ChatGPT wird somit zu einem wertvollen Werkzeug, das die Effizienz und die Zugänglichkeit maschineller Lerntechniken erheblich verbessert, auch für Forscher ohne tiefe Programmierkenntnisse
Frank Klawonn
Bei der Datenaufbereitung könne ChatGPT beispielsweise Anweisungen liefern, wie Daten aus verschiedenen Formaten konvertiert oder bereinigt werden können.

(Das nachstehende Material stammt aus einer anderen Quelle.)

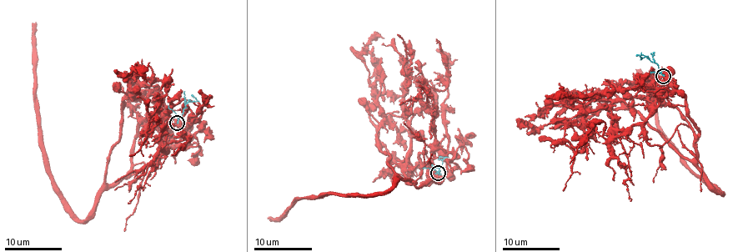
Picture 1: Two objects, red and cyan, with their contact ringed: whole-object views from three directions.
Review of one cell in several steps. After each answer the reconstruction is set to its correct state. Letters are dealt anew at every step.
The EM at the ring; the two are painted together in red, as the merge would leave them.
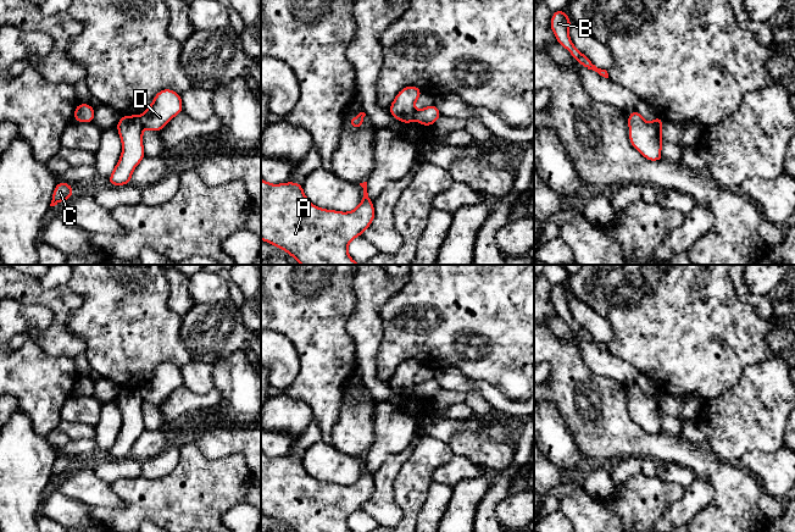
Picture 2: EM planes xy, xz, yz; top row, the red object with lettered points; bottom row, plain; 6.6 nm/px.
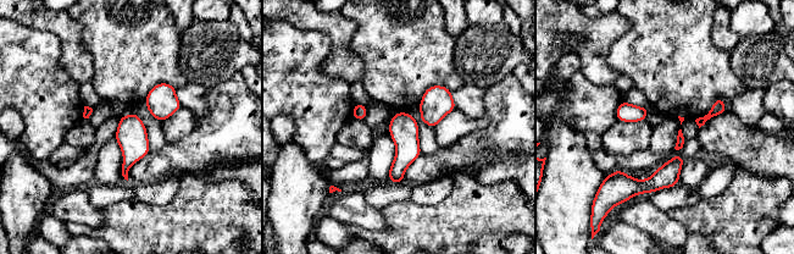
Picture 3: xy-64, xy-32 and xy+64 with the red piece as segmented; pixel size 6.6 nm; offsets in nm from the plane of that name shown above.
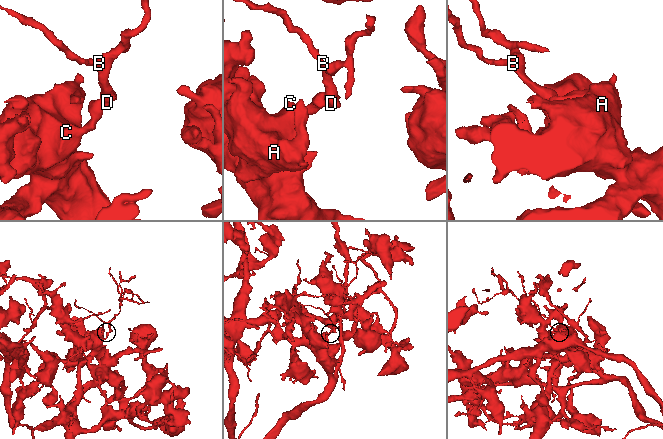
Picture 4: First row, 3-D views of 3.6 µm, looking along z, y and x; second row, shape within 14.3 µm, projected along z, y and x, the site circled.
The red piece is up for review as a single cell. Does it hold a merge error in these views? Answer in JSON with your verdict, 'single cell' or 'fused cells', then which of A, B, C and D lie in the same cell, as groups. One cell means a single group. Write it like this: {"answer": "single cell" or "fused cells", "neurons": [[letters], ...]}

Ebenso könne das Programm beim Verständnis und der Interpretation von Datenstrukturen helfen, indem es praktische Hilfestellungen bietet oder Muster in den Daten aufzeigt. „ChatGPT wird somit zu einem wertvollen Werkzeug, das die Effizienz und die Zugänglichkeit maschineller Lerntechniken erheblich verbessert, auch für Forscher ohne tiefe Programmierkenntnisse“, so Klawonn.

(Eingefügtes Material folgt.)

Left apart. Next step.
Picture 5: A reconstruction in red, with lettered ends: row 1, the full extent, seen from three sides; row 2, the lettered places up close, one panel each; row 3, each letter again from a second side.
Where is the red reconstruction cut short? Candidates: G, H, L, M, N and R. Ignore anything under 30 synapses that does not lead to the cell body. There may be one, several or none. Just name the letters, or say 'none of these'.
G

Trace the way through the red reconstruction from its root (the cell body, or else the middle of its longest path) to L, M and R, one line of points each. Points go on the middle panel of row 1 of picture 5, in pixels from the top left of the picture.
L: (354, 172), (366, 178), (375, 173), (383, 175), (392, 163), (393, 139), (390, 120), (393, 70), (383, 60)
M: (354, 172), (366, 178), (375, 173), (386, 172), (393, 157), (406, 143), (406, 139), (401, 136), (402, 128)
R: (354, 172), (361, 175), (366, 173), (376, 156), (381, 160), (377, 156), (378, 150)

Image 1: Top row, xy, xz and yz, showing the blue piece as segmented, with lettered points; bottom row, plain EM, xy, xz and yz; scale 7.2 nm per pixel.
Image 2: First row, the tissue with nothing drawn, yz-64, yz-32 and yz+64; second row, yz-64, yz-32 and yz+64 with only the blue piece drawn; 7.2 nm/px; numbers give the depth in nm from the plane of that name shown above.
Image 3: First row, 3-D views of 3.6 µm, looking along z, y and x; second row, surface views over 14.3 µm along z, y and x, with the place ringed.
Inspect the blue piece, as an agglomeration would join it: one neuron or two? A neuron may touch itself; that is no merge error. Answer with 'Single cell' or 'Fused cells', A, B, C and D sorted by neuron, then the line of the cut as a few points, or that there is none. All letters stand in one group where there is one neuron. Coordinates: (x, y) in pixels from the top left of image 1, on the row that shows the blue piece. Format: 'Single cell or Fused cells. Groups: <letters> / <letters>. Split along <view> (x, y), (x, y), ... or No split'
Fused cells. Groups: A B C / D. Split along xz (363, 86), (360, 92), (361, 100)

Er betonte, dass der Einsatz von ChatGPT besonders nützlich sei, wenn es darum geht, zeitaufwendige, aber repetitive Aufgaben zu automatisieren. „Diese Unterstützung ermöglicht es, sich stärker auf die eigentliche Forschung und Analyse zu konzentrieren, was letztlich zu einer Steigerung der Produktivität führt.“ Gleichzeitig wies er aber darauf hin, dass diese Tools keine menschliche Expertise ersetzen, sondern als Ergänzung gesehen werden sollten, um den Arbeitsprozess zu optimieren.

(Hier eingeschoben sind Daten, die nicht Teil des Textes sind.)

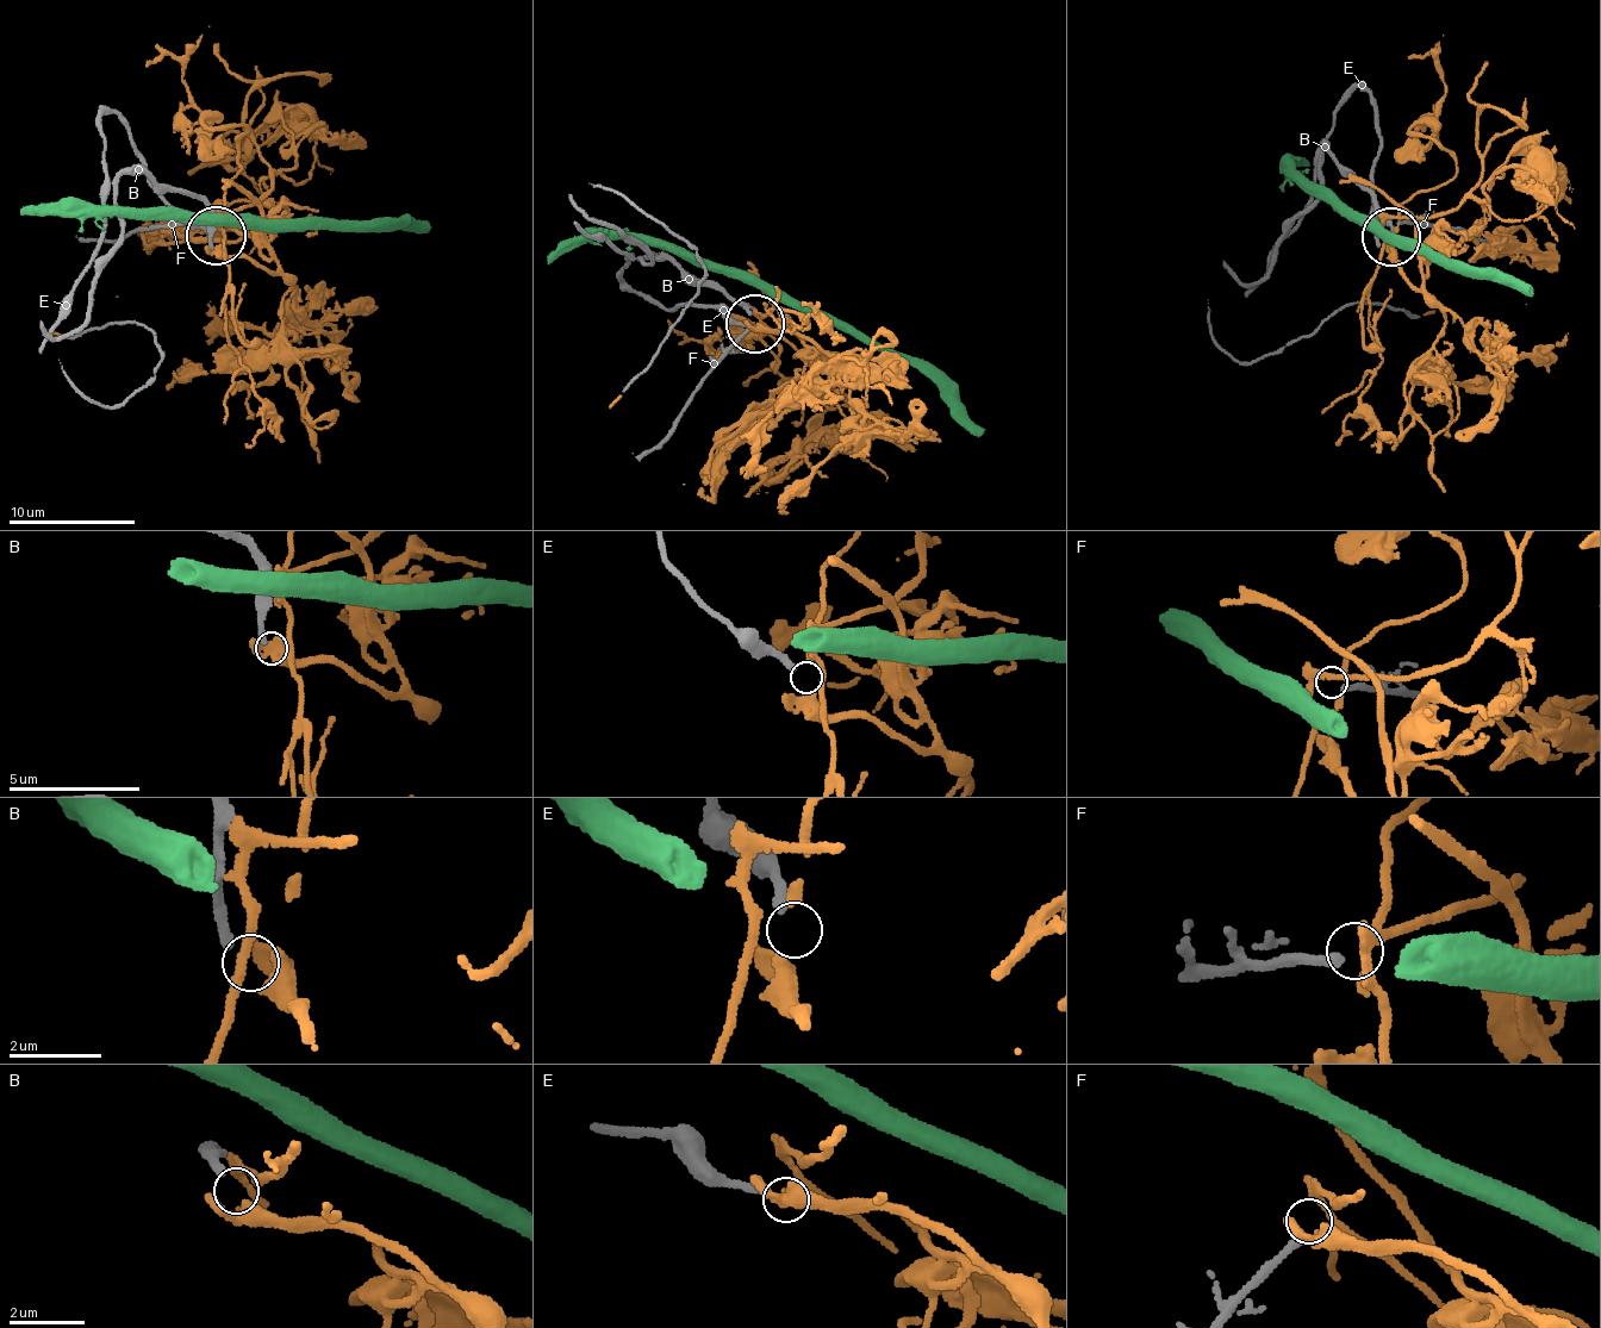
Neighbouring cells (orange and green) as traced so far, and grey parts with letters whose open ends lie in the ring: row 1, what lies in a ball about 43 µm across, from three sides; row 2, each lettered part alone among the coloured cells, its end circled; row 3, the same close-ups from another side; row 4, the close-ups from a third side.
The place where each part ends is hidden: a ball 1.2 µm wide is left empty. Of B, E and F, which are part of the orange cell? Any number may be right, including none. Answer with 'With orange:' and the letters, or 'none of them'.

Letztendlich könnten moderne KI-Tools wie ChatGPT nicht nur die Arbeit mit Daten erleichtern, sondern auch dazu beitragen, ML und Datenanalysen zugänglicher zu machen. „Durch ihre intuitive Handhabung und die Fähigkeit, schnell Antworten oder Hilfestellungen zu liefern, können solche Tools dazu beitragen, die biomedizinische Forschung voranzutreiben.“
Einsatz in der Qualitätskontrolle
ML könne laut Klawonn auch in der Qualitätskontrolle Anwendung finden als Ergänzung zu bereits eingesetzten statistischen Verfahren. Er stellte in dem Zusammenhang die Methode der Assoziationsregeln vor, die dabei hilft, Muster in den Daten zu identifizieren, die stets gelten sollten. „Es gibt unzählige, meist triviale Regeln, die für Labordaten immer erfüllt sein müssen. Für labormedizinisches Personal wäre es ein enormer Aufwand, alle Regeln zu formulieren und aufgrund der häufigen Trivialität der Regeln würden viele Regeln einfach vergessen werden. Mit ML können solche Regeln aus den Daten gelernt und automatisiert überprüft werden.“
Abschließend betonte Klawonn, dass die Integration von Labordaten mit anderen Datenquellen nicht als bloßes Zusammenführen von Informationen verstanden werden sollte. „Vielmehr ist eine sorgfältige Vorbereitung und Normalisierung erforderlich, wie sie beispielsweise durch die Nutzung von zlog-Werten erreicht werden kann. Diese Herangehensweise ermöglicht es, aussagekräftige und vergleichbare Ergebnisse zu erzielen.“
Profil:
Prof. Dr. Frank Klawonn ist Leiter der Projektgruppe Biostatistik am Helmholtz-Zentrum für Infektionsforschung und lehrt an der Ostfalia Hochschule Statistik und ML. Er forscht zu statistischen und ML-Methoden in der Medizin, insbesondere der Labormedizin, und hat dieses Jahr gemeinsam mit einem Team den FAIR Data and Software Award Lower Saxony für die Software reflimR zur Berechnung und Überprüfung von Referenzintervallen erhalten.